→ **Required action**
Within the records, which lines hold the string "kabelns"? Report each one by copying it.

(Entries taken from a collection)

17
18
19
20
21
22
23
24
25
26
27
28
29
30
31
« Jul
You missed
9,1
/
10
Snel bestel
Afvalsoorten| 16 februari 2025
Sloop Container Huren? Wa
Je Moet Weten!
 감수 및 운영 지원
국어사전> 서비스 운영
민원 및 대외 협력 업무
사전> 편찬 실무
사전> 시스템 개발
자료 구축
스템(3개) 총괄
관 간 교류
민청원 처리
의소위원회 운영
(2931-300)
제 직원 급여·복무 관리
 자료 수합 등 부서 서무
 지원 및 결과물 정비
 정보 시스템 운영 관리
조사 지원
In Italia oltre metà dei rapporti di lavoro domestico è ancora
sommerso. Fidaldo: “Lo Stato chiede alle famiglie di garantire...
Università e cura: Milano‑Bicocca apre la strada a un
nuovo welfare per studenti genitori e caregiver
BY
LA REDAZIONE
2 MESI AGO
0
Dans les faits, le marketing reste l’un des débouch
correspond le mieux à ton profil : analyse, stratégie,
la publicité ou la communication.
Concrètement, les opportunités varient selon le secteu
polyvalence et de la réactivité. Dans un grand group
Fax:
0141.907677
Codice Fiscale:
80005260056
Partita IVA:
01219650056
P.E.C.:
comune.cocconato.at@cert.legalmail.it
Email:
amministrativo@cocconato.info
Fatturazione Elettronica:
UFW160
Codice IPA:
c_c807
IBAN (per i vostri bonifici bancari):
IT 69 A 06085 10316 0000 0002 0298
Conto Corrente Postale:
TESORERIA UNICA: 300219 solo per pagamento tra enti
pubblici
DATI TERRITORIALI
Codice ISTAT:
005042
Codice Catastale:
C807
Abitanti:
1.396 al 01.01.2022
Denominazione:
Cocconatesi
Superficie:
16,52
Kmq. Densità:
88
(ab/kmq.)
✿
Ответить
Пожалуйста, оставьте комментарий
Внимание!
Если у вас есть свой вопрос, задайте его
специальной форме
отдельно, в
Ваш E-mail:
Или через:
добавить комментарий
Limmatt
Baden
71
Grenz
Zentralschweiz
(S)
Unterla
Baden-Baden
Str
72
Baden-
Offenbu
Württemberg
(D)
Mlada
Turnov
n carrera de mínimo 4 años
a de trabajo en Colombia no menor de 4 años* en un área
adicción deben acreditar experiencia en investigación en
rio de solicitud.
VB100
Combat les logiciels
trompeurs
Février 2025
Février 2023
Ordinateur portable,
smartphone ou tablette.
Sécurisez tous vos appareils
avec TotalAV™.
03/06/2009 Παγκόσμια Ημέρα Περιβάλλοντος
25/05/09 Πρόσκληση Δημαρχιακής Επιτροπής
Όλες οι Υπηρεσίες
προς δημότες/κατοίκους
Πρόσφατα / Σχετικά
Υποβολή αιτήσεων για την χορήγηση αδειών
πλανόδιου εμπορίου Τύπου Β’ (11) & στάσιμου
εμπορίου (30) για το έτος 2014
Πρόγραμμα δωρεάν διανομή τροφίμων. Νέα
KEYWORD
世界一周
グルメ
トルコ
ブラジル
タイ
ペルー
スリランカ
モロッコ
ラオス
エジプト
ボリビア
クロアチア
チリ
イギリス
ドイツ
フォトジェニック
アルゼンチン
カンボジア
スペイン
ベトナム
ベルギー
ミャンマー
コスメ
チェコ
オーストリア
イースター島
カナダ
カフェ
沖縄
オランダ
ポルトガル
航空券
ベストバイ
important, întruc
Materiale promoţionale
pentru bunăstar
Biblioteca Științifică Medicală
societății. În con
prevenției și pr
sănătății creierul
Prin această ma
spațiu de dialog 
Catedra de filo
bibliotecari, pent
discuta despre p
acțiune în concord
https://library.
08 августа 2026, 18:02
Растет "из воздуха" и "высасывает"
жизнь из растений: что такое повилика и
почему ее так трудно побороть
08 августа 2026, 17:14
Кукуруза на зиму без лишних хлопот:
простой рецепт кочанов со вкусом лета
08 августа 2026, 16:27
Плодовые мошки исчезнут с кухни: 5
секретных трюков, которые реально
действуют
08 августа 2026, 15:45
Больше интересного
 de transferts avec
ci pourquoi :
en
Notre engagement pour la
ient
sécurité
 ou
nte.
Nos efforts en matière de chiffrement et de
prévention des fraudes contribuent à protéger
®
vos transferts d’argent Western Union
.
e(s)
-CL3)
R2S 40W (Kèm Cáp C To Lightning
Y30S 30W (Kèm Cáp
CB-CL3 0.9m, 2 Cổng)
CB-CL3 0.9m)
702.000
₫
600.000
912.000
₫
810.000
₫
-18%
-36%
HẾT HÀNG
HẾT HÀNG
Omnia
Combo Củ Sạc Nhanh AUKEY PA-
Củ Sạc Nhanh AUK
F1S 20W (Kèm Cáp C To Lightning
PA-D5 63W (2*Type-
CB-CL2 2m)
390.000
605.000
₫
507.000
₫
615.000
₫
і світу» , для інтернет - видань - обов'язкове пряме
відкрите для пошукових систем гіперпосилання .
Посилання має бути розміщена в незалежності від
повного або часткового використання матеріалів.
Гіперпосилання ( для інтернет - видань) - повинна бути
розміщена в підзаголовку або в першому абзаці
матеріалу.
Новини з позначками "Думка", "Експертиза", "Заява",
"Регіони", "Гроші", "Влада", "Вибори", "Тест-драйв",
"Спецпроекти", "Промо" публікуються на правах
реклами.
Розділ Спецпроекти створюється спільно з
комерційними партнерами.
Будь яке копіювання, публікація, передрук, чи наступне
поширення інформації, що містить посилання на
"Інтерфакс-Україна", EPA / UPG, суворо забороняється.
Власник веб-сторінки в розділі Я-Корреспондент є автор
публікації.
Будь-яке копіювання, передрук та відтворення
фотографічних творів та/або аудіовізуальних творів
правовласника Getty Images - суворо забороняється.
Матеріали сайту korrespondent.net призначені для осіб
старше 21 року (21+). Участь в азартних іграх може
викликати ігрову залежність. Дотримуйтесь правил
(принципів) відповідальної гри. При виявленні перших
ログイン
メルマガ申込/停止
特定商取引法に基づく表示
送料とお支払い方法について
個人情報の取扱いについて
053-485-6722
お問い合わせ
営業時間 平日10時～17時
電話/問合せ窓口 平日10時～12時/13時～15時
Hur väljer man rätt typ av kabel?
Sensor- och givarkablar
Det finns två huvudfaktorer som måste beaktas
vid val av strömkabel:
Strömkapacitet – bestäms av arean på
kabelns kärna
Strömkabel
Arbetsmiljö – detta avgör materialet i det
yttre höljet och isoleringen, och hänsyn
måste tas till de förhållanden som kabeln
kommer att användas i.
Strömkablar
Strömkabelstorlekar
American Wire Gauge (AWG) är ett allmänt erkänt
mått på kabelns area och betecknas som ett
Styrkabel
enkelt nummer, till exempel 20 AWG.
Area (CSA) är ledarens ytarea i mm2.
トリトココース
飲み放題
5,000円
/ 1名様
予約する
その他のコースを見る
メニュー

→ **Written reply**
kabelns kärna
mått på kabelns area och betecknas som ett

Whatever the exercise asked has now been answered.